From the data below, extract every line that contains the word "уровень".

*** Begin section ***

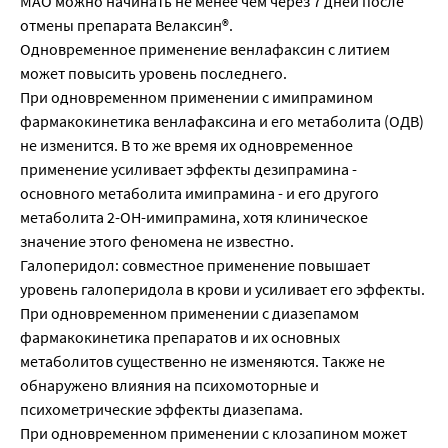
МАО можно начинать не менее чем через 7 дней после
отмены препарата Велаксин®.
Одновременное применение венлафаксин с литием
может повысить уровень последнего.
При одновременном применении с имипрамином
фармакокинетика венлафаксина и его метаболита (ОДВ)
не изменится. В то же время их одновременное
применение усиливает эффекты дезипрамина -
основного метаболита имипрамина - и его другого
метаболита 2-ОН-имипрамина, хотя клиническое
значение этого феномена не известно.
Галоперидол: совместное применение повышает
уровень галоперидола в крови и усиливает его эффекты.
При одновременном применении с диазепамом
фармакокинетика препаратов и их основных
метаболитов существенно не изменяются. Также не
обнаружено влияния на психомоторные и
психометрические эффекты диазепама.
При одновременном применении с клозапином может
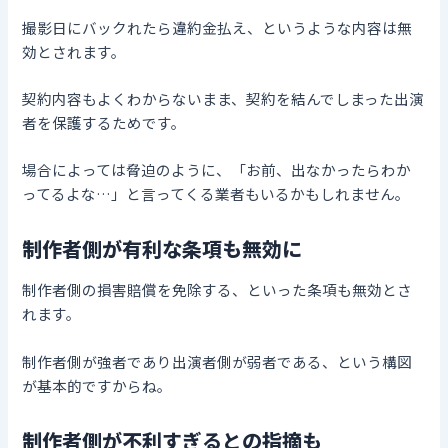
撮影日にバックれたら違約金払え、というような内容は無
効とされます。
契約内容もよくわからないまま、契約を結んでしまった出演
者を保護するためです。
場合によっては脅迫のように、「お前、出なかったらわか
ってるよな…」と言ってくる業者もいるかもしれません。
制作者側が有利な条項も無効に
制作者側の損害賠償を免除する、といった条項も無効とさ
れます。
制作者側が強者であり出演者側が弱者である、という構図
が基本的ですからね。
制作者側が不利すぎるとの指摘も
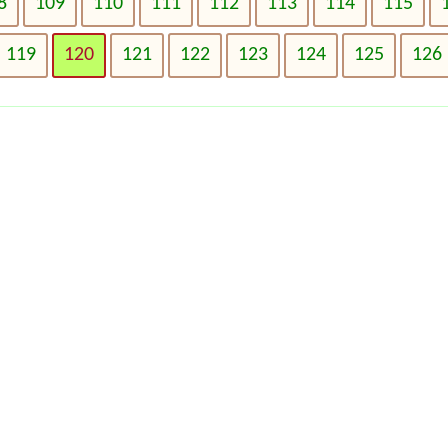
8
109
110
111
112
113
114
115
119
120
121
122
123
124
125
126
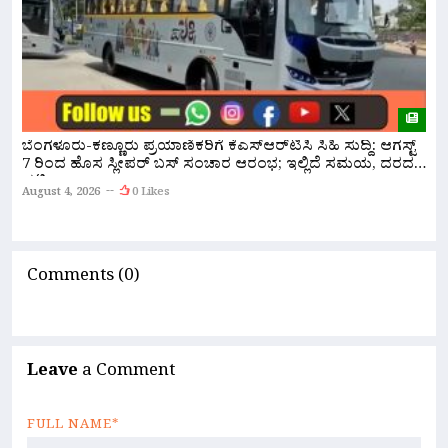
ಬೆಂಗಳೂರು-ಕಣ್ಣೂರು ಪ್ರಯಾಣಿಕರಿಗೆ ಕೆಎಸ್‌ಆರ್‌ಟಿಸಿ ಸಿಹಿ ಸುದ್ದಿ: ಆಗಸ್ಟ್
ಸ
7 ರಿಂದ ಹೊಸ ಸ್ಲೀಪರ್ ಬಸ್ ಸಂಚಾರ ಆರಂಭ; ಇಲ್ಲಿದೆ ಸಮಯ, ದರದ
ಸ
ಪಟ್ಟಿ!
August 4, 2026
0 Likes
A
Comments (0)
Leave
a Comment
FULL NAME*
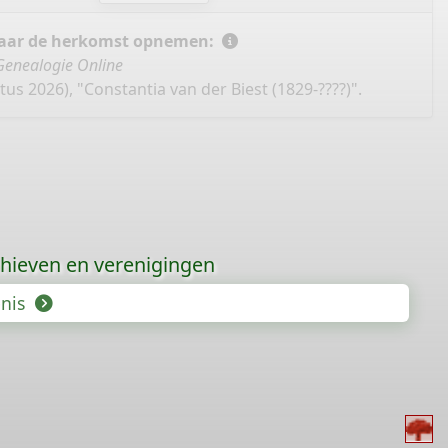
 naar de herkomst opnemen:
Genealogie Online
us 2026), "Constantia van der Biest (1829-????)".
hieven en verenigingen
enis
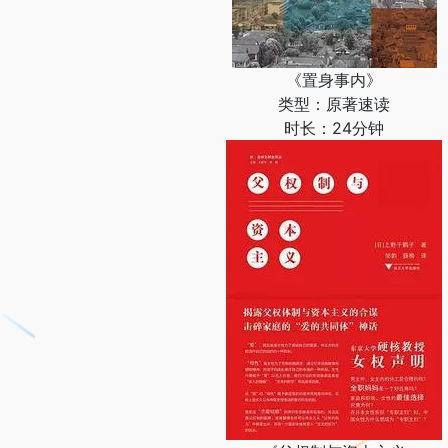
《置身事内》
类型：原著速读
时长：24分钟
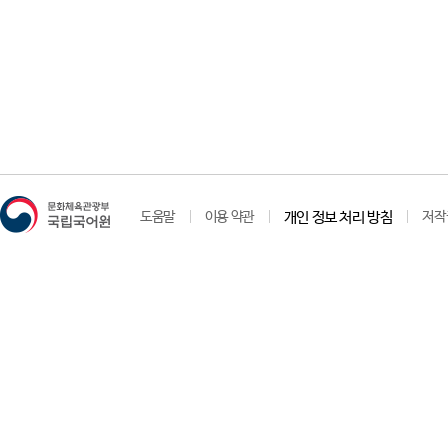
도움말
이용 약관
개인 정보 처리 방침
저작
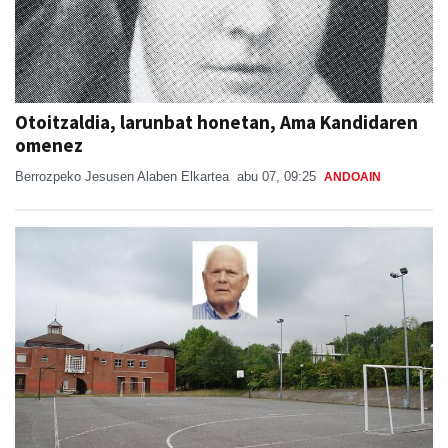
Otoitzaldia, larunbat honetan, Ama Kandidaren
omenez
Berrozpeko Jesusen Alaben Elkartea
abu 07, 09:25
ANDOAIN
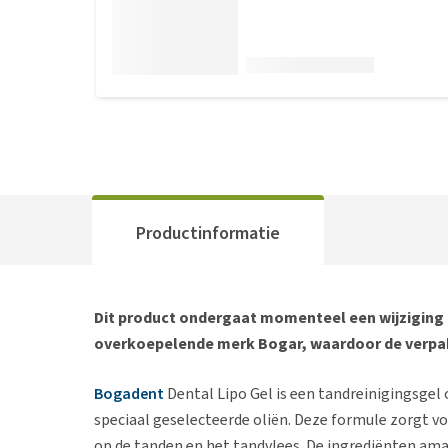
Productinformatie
Dit product ondergaat momenteel een wijziging 
overkoepelende merk Bogar, waardoor de verpak
Bogadent
Dental Lipo Gel is een tandreinigingsgel 
speciaal geselecteerde oliën. Deze formule zorgt v
op de tanden en het tandvlees. De ingrediënten am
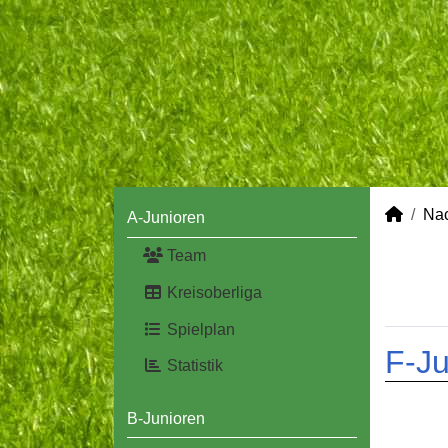
Na
A-Junioren
Team
Kreisoberliga
Spielplan
F-Ju
Statistik
B-Junioren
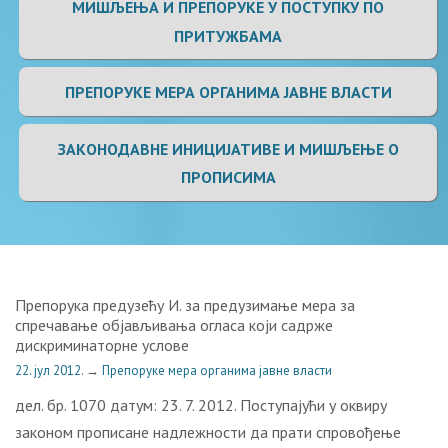
МИШЉЕЊА И ПРЕПОРУКЕ У ПОСТУПКУ ПО
ПРИТУЖБАМА
ПРЕПОРУКЕ МЕРА ОРГАНИМА ЈАВНЕ ВЛАСТИ
ЗАКОНОДАВНЕ ИНИЦИЈАТИВЕ И МИШЉЕЊЕ О
ПРОПИСИМА
Препорука предузећу И. за предузимање мера за
спречавање објављивања огласа који садрже
дискриминаторне услове
22. јул 2012.
→
Препоруке мера органима јавне власти
дел. бр. 1070 датум: 23. 7. 2012. Поступајући у оквиру
законом прописане надлежности да прати спровођење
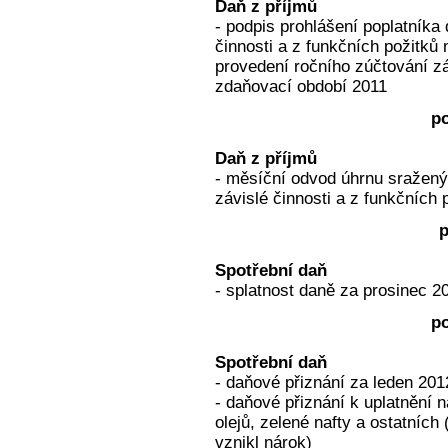
Daň z příjmů
- podpis prohlášení poplatníka
činnosti a z funkčních požitků
provedení ročního zúčtování z
zdaňovací období 2011
po
Daň z příjmů
- měsíční odvod úhrnu sražený
závislé činnosti a z funkčních 
p
Spotřební daň
- splatnost daně za prosinec 20
po
Spotřební daň
- daňové přiznání za leden 201
- daňové přiznání k uplatnění 
olejů, zelené nafty a ostatníc
vznikl nárok)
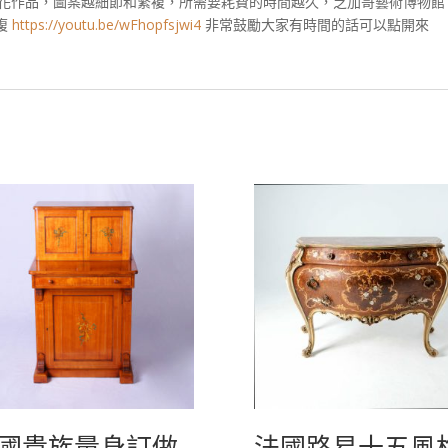
花作品，圖案越細節和繁複，所需要耗費的時間越久，芝加哥藝術博物館
繁複
https://youtu.be/wFhopfsjwi4
非常鼓勵大家有時間的話可以點開來
國貴族量身訂做
法國路易十五風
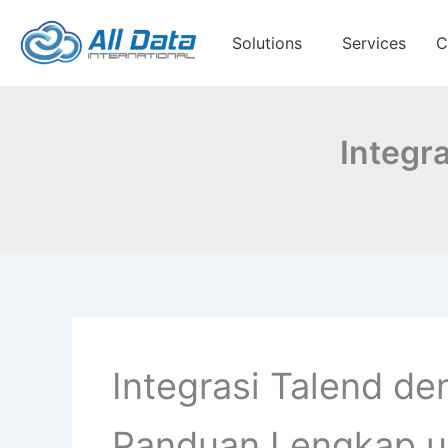
Skip
to
Solutions
Services
C
content
Integr
Integrasi Talend de
Panduan Lengkap u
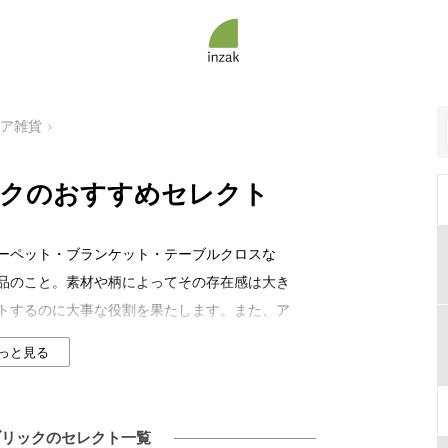
リア雑貨
クのおすすめセレクト
ーペット・ブランケット・テーブルクロスな
品のこと。素材や柄によってその存在感は大き
トするのに大事な役割を果たします。また、ア
インテリアコーディネイトを可能にしてくれる
っと見る
徴。おすすめのインテリアファブリックに関す
さい。
ブリックのセレクト一覧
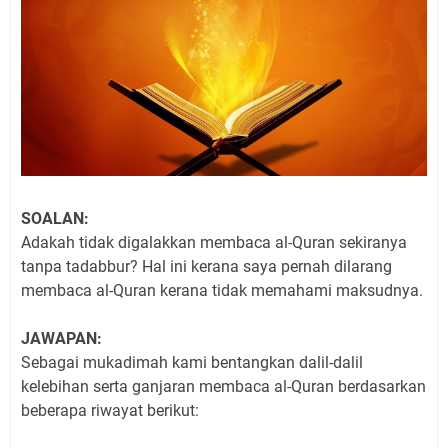
SOALAN:
Adakah tidak digalakkan membaca al-Quran sekiranya
tanpa tadabbur? Hal ini kerana saya pernah dilarang
membaca al-Quran kerana tidak memahami maksudnya.
JAWAPAN:
Sebagai mukadimah kami bentangkan dalil-dalil
kelebihan serta ganjaran membaca al-Quran berdasarkan
beberapa riwayat berikut:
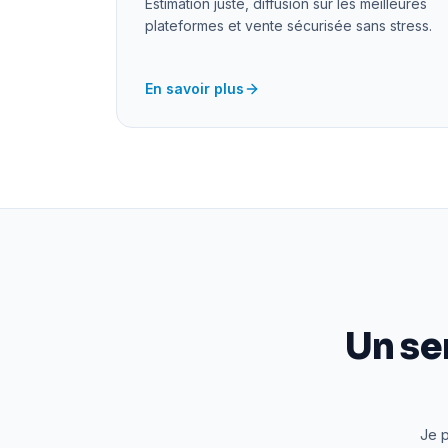
Estimation juste, diffusion sur les meilleures
plateformes et vente sécurisée sans stress.
En savoir plus
Un se
Je p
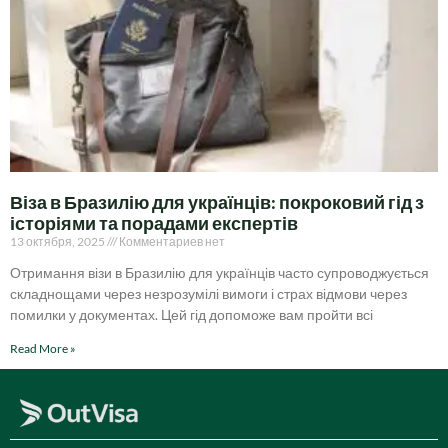
Віза в Бразилію для українців: покроковий гід з
історіями та порадами експертів
13 октября, 2025
Комментариев нет
Отримання візи в Бразилію для українців часто супроводжується
складнощами через незрозумілі вимоги і страх відмови через
помилки у документах. Цей гід допоможе вам пройти всі
Read More »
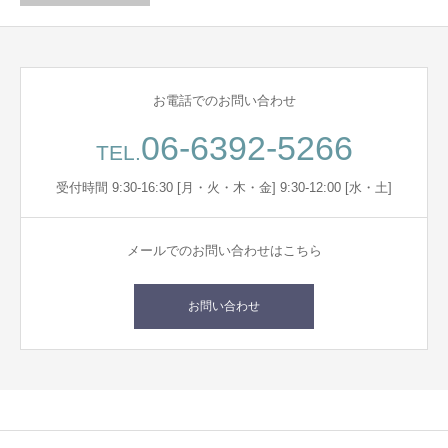
お電話でのお問い合わせ
06-6392-5266
TEL.
受付時間 9:30-16:30 [月・火・木・金] 9:30-12:00 [水・土]
メールでのお問い合わせはこちら
お問い合わせ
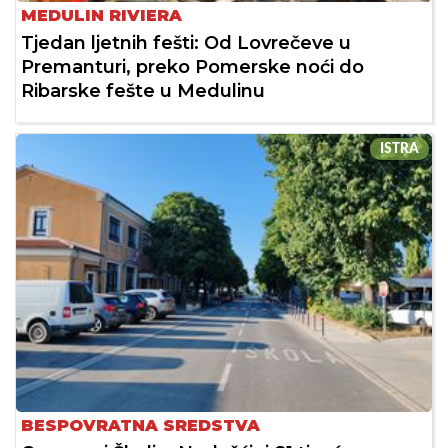
MEDULIN RIVIERA
Tjedan ljetnih fešti: Od Lovrečeve u
Premanturi, preko Pomerske noći do
Ribarske fešte u Medulinu
ISTRA
BESPOVRATNA SREDSTVA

*** End section ***

### RESULT OF THIS TASK
может повысить уровень последнего.
уровень галоперидола в крови и усиливает его эффекты.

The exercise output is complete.